Defining New Data Classes
Users can use the Data Class Editor to add definitions for new data classes.
- Go to the Data Classes tab and click New Data Class.
The Add Data Class dialog opens, as shown in the following image.
- Select one of the following options:
- Regular Expression. If you have a regular expression that can be used to match input data values.
- Lookup. If you have a CSV data set reference data values.
- Mask. If you have run the profile for the data set, you can choose to select one or more masks from the profile.
- Pattern. If you have run the profile for the data set, you can choose to select one or more patterns from the profile.
Regular Expression
Use this option when you have a valid regular expression to identify a new class of data.
- Enter a unique name for the data class.
- Set the Sensitive data flag to True or False.
- Provide a description for the new data class.
- Enter a valid regular expression.
Pattern or Mask
Use this option when you have generated a data profile and want to use the patterns and masks discovered by the profiler to define a new data class.

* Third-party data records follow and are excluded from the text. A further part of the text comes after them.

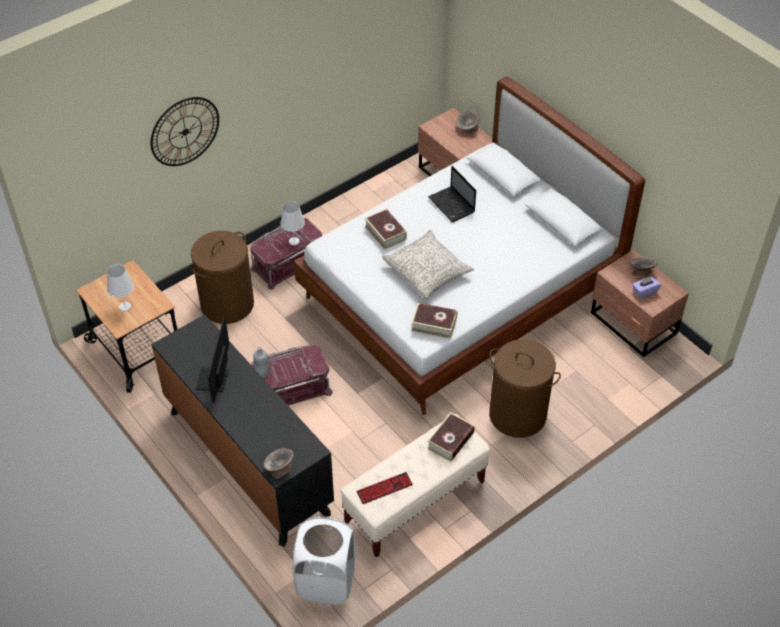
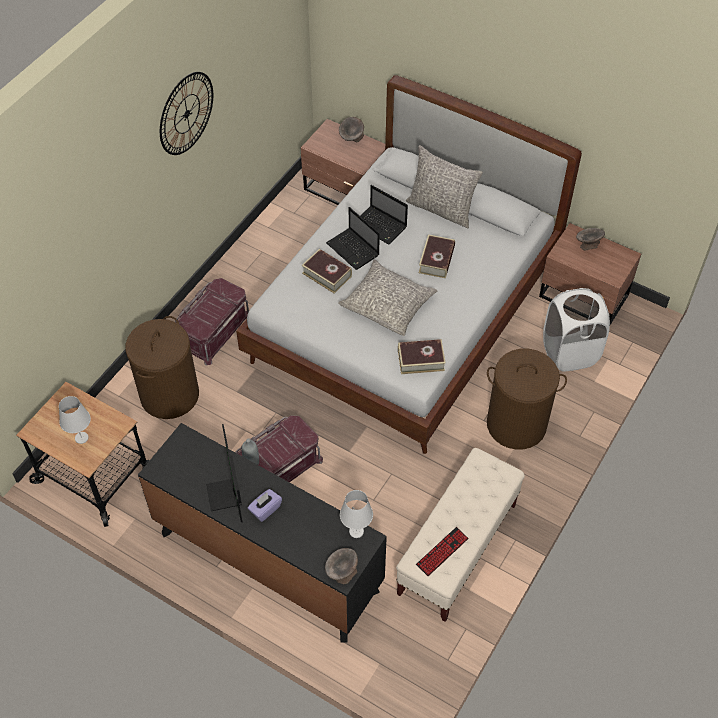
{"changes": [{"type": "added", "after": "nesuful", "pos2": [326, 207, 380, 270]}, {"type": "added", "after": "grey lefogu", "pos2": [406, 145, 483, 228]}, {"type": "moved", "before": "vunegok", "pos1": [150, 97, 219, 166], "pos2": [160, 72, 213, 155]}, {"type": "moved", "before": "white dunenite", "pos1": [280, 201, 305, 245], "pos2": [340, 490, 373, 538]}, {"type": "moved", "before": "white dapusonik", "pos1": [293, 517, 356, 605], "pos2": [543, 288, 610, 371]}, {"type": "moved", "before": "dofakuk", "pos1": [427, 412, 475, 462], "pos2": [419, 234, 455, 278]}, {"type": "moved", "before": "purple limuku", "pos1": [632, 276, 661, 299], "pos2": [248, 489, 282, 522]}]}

The following steps apply to patterns and masks:
- Enter a unique name for the data class.
- Set the Sensitive data flag to True or False.
- Provide a description for the new data class.
- Click Find Profile Patterns or Find Profile Masks to select pattern(s) or mask(s) from a previously generated data profile, as shown in the following image.
- Search and select the data set name of the profile you are going to use, as shown in the following image.
- Select the appropriate variable from the data profile, as shown in the following image.
- Select up to a max of five different Patterns or Masks, and then click Finish.
Lookup
Use this option if you have an enumerated list of values that represent the new class of data.
- Create a CSV lookup file that meets the following specifications:
- The CSV file requires a header row.
- The CSV file contains only one column of data values.
- The CSV file contains a max of up to 1000 values.
- Enter a unique name for the data class.
- Set the Sensitive data flag to True or False.
- Provide a description for the new data class.
Verifying New Data Classes
To verify new data classes:
- Go to the Data Classes tab and verify that the newly created data class definition is successfully published into the Knowledge Hub, as shown in the following image.
- Upload data and re-profile that data to verify the newly created data class is identified by the profiler, as shown in the following image.
Editing Data Classes
Users can edit the data classes they have created.
- Go to the Data Classes tab and click the edit icon next to the data class name, as shown in the following image.
- You can either change the definition, such as replacing it with a new Regular Expression, add/remove masks and patterns, or replace it with a new lookup file.
You can change the data class definition type from the existing type to a new type, such as changing a Pattern-based definition to a Regular Expression, etc.
Disabling Data Classes
If you have the appropriate privileges, you can disable a data classification rule by following these steps.
Note - If you disable a data class, the Profiler will not classify any data attribute with this data class irrespective of who uploads the data. A class data can either be enabled or disabled universally for all users of a given ibi Data Quality instance.
Steps:
Open the Data Classes Tab.
Search and find the “Data Class” you want to disable.
Use the toggle button to disable a “Data Class”.